(PROVIDED ENTRIES Opens)

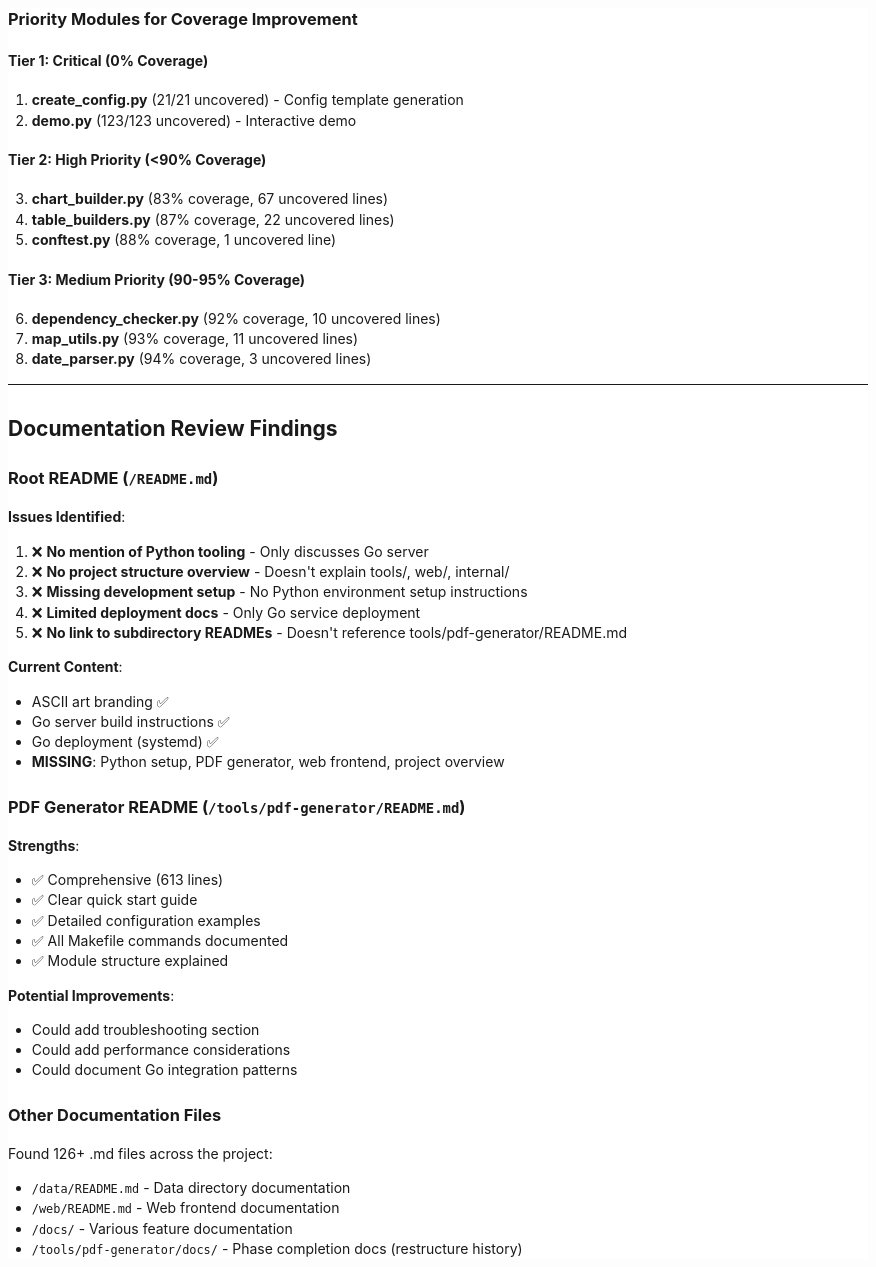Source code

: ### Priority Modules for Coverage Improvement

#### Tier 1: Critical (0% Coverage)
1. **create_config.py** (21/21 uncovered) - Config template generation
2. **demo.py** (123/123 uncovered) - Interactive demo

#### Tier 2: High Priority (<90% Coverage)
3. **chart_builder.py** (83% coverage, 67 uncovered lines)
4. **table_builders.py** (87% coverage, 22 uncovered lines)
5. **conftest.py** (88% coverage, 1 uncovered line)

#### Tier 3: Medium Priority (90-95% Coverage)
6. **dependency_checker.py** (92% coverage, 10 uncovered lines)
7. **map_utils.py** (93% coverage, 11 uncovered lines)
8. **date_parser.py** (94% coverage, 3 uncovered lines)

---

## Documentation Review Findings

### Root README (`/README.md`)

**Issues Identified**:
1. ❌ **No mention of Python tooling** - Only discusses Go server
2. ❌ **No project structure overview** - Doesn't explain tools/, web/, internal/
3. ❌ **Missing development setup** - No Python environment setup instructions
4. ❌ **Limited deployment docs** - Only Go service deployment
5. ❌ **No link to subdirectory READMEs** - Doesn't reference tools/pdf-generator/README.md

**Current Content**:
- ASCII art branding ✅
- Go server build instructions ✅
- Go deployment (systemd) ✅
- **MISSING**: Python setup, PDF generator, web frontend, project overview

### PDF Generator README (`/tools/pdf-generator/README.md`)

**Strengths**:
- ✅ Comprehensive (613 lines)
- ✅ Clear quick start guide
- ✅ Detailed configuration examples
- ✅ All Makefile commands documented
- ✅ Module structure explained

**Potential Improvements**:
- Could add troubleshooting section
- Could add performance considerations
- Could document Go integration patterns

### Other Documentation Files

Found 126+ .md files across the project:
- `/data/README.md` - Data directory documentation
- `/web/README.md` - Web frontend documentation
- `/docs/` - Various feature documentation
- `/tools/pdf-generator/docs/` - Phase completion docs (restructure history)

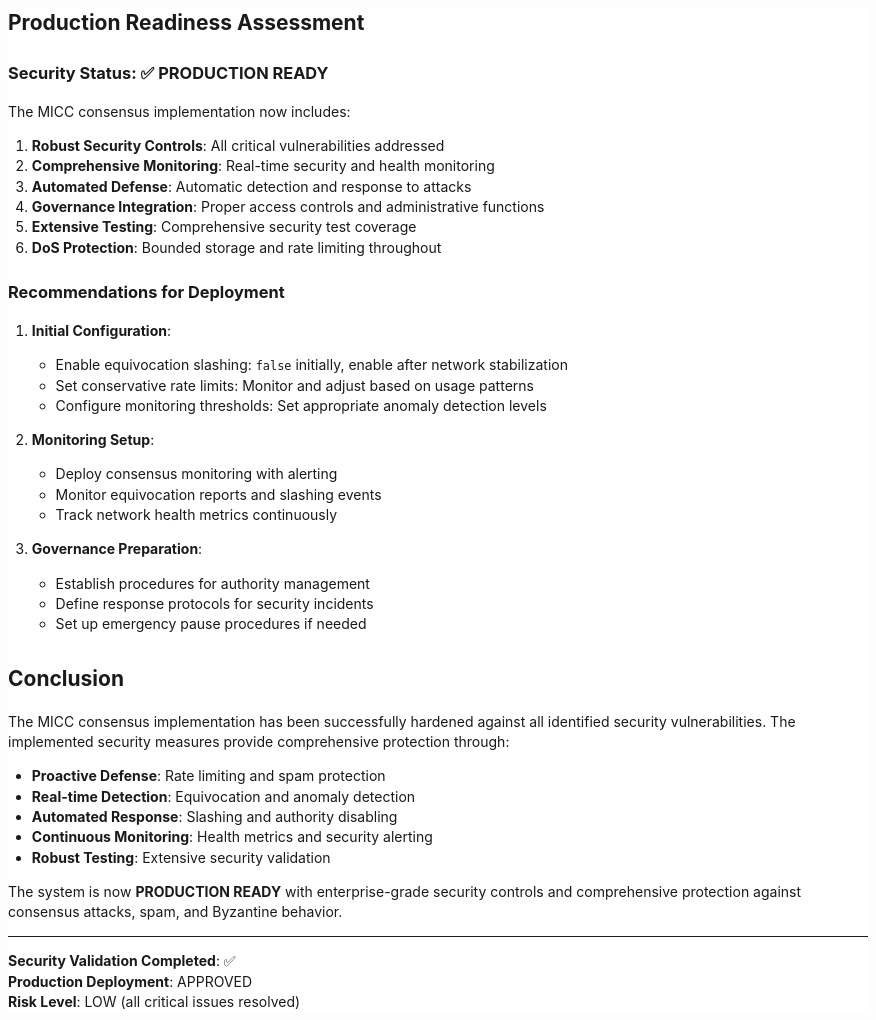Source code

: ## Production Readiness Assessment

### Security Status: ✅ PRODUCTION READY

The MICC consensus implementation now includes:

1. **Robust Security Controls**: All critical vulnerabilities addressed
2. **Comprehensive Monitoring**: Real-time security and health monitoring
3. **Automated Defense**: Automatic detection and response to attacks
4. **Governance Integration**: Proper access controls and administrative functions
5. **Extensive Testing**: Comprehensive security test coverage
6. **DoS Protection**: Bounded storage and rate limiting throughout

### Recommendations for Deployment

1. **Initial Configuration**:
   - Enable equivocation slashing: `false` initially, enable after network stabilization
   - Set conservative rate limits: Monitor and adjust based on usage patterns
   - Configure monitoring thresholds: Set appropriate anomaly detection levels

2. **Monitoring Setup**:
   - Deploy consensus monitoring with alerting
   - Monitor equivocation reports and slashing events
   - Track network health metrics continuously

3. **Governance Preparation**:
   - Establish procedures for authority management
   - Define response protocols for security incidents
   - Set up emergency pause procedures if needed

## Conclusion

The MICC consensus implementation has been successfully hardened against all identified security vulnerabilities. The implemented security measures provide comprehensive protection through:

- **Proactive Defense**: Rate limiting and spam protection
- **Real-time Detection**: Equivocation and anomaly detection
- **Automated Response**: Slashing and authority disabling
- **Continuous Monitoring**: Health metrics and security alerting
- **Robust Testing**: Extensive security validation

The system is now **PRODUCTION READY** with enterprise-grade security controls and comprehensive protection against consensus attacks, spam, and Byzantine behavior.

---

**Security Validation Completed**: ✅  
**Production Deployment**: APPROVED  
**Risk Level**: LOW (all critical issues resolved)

(PROVIDED ENTRIES Closes)

**DIRECTIONS FOR THIS TASK:**
Your answer should consist of the lines of the listing that contain "Python", copied as they stand.

**REPLY:**
1. ❌ **No mention of Python tooling** - Only discusses Go server
3. ❌ **Missing development setup** - No Python environment setup instructions
- **MISSING**: Python setup, PDF generator, web frontend, project overview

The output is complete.